[Stored dataset items]
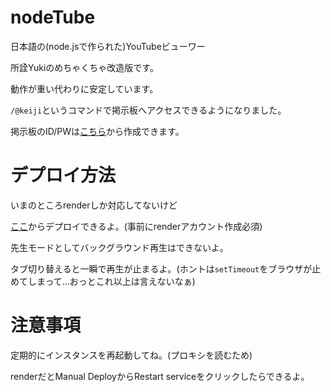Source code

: # nodeTube

日本語の(node.jsで作られた)YouTubeビューワー

所詮Yukiのめちゃくちゃ改造版です。

動作が重い代わりに安定しています。

`/@keiji`というコマンドで掲示板へアクセスできるようになりました。

掲示板のID/PWは[こちら](https://forms.gle/pdjX5HhZNx2ZQqpU6)から作成できます。

# デプロイ方法

いまのところrenderしか対応してないけど

[ここ](http://render.com/deploy?repo=https://github.com/JF6DEU/nodeTube/)からデプロイできるよ。(事前にrenderアカウント作成必須)

先生モードとしてバックグラウンド再生はできないよ。

タブ切り替えると一瞬で再生が止まるよ。(ホントは`setTimeout`をブラウザが止めてしまって...おっとこれ以上は言えないなぁ)

# 注意事項

定期的にインスタンスを再起動してね。(プロキシを読むため)

renderだとManual DeployからRestart serviceをクリックしたらできるよ。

**AIM OF THE EXERCISE:** Identify each line in the listing that contains the string "nodeTube", and copy those lines in full. Case matters.

**WORKED SOLUTION:**
: # nodeTube
[ここ](http://render.com/deploy?repo=https://github.com/JF6DEU/nodeTube/)からデプロイできるよ。(事前にrenderアカウント作成必須)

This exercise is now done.